▸ **Written instruction 1**
Which lines of the records below contain the string "tuplet"? Copy each of them, treating uppercase and lowercase as different.

▸ **Extracted text**
Start
Today I want to write about using basic SEO keyword research techniques to validate my early ideas about Eat Local Ballarat and get a sense of whether it was a workable opportunity.
First, the background: I’m planning to create a comprehensive, informative, up-to-date site on the subject of local food in the Ballarat region. To meet its goals it needs to perform well in search engine results, build a strong following on social media, and generate plenty of visitors and buzz.
But how can I tell whether there’s any hope if it doing those things? What I need is concept validation: an early test that will show whether the concept is viable before I throw too much effort into it.
Concept validation for early-stage content sites
If this were a traditional business where I wanted to sell widgets, my first step would be to find a handful of potential widget-buyers and see if I could sell my widgets to them. For a content-based website, the equivalent would be to just start blogging and see if it gets any traffic and engagement.
The problem is, it can take six months to start seeing a payoff in terms of search engine traffic. Building an engaged community generally doesn’t happen overnight, either, as it can take a while for the network effect to ramp up. What I needed was something that I could do in a day or two, before diving in too deep.
I figured there were three general elements that, together, could indicate this idea had legs:
First, I want to make sure that people are interested in the broad subject matter: eating locally. Second, I want to look for existing food websites around Ballarat (if any) and see whether there’s a lack of quality local information on those topics. Finally, I want to find successful sites in other cities/regions but covering the same niche, and see how they’re doing – this will give me an idea of what might be achievable.
Gauging interest in a topic
The first step was to gauge whether people are interested in local food and related topics, and exactly how interested they are in it. I used two tools for this, both from Google and both free: Trends and Keyword Planner. (Note that you need an AdWords account to use Keyword Planner — you can sign up, create a campaign, then immediately pause it in order to use it for free.)
I started by making a list of terms related to my subject area, like:
- local food
- locavore
- sustainable food
- seasonal food
- farmers market
- community garden
- free range eggs
(My list was longer – this is just a sample.)
My first stop was Google Trends, where I fed in a few of these terms to get a sense of their overall popularity. Trends tells you whether the topic is getting more or less popular over time. If you feed in multiple terms together, you can see their relative interest levels on the same chart.

“Local food” vs “Locavore” on Google Trends. Local food has more traffic, but is a vaguer search term; locavore is more likely to indicate well-qualified traffic.
Some search terms show distinct seasonality, like this one for “farmers market” which seems to peak in July every year.

Trends for “farmers market” globally, clearly peaking each July.
This is a hint we’re mostly seeing northern-hemisphere searches, as farmers markets in the colder parts of North America often don’t run in the winter (our summer). However, we can use Trends’ “Regional Interest” data to just view searches in Australia, or even Victoria, and get a better sense of the local interest.
End
[Collection entries]
Start
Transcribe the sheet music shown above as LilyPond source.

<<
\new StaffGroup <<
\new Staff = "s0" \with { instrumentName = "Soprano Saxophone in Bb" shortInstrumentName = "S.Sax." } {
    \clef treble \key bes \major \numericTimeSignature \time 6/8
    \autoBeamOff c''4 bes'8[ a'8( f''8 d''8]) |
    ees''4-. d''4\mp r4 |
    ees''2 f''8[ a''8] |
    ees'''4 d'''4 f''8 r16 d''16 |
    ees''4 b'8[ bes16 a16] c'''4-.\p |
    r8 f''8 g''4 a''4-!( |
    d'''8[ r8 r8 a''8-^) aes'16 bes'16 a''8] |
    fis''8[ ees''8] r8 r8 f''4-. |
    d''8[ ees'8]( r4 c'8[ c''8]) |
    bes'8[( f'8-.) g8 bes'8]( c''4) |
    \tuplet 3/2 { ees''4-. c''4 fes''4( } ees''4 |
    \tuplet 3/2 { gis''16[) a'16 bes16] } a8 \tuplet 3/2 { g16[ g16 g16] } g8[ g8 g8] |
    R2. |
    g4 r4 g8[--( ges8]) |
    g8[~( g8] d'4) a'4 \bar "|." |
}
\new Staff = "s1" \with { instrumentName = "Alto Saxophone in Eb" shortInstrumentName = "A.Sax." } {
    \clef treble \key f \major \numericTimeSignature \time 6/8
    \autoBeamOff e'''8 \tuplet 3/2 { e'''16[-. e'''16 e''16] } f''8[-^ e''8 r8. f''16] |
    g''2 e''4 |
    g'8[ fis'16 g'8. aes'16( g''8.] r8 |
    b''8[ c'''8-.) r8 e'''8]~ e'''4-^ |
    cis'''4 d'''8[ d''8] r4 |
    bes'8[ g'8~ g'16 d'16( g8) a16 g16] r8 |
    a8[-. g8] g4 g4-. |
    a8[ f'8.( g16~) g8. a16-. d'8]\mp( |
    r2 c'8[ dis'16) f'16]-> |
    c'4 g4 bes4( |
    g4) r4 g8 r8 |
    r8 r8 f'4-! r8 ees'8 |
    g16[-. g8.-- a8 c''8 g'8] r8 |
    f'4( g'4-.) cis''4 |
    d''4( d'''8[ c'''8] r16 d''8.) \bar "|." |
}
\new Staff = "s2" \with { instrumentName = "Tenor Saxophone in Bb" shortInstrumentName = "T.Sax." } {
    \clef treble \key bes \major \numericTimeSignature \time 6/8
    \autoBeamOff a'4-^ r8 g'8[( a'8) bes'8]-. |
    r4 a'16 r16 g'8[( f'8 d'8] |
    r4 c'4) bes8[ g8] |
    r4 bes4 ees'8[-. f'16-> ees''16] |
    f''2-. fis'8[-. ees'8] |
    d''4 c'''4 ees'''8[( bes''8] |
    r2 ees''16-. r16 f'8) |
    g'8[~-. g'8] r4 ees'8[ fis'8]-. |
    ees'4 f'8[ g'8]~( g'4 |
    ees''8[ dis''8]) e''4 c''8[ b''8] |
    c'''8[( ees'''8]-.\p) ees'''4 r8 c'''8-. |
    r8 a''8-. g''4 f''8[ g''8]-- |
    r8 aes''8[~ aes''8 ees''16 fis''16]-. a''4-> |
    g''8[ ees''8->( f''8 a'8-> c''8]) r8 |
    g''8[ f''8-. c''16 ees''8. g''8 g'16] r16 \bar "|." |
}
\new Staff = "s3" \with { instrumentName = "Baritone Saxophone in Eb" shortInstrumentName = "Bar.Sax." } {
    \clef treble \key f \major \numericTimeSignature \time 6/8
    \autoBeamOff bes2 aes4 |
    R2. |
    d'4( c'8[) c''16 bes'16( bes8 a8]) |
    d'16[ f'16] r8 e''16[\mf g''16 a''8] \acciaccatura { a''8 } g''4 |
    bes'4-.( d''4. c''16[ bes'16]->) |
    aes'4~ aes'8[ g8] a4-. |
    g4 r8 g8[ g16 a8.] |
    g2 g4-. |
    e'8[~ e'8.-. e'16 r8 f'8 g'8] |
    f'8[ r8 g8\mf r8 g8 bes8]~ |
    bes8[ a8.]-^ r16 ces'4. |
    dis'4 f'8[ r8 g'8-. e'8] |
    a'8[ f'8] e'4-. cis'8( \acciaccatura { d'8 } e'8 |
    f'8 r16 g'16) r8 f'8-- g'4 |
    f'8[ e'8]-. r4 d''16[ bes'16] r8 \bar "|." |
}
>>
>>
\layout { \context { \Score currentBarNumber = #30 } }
End
▸ **Written instruction 2**
Which terms does the post on keyword research for Eat Local Ballarat give in its sample list of terms related to the subject area? List all of them.

▸ **Exercise answer 1**
    \tuplet 3/2 { ees''4-. c''4 fes''4( } ees''4 |
    \tuplet 3/2 { gis''16[) a'16 bes16] } a8 \tuplet 3/2 { g16[ g16 g16] } g8[ g8 g8] |
    \autoBeamOff e'''8 \tuplet 3/2 { e'''16[-. e'''16 e''16] } f''8[-^ e''8 r8. f''16] |

▸ **Exercise answer 2**
- local food
- locavore
- sustainable food
- seasonal food
- farmers market
- community garden
- free range eggs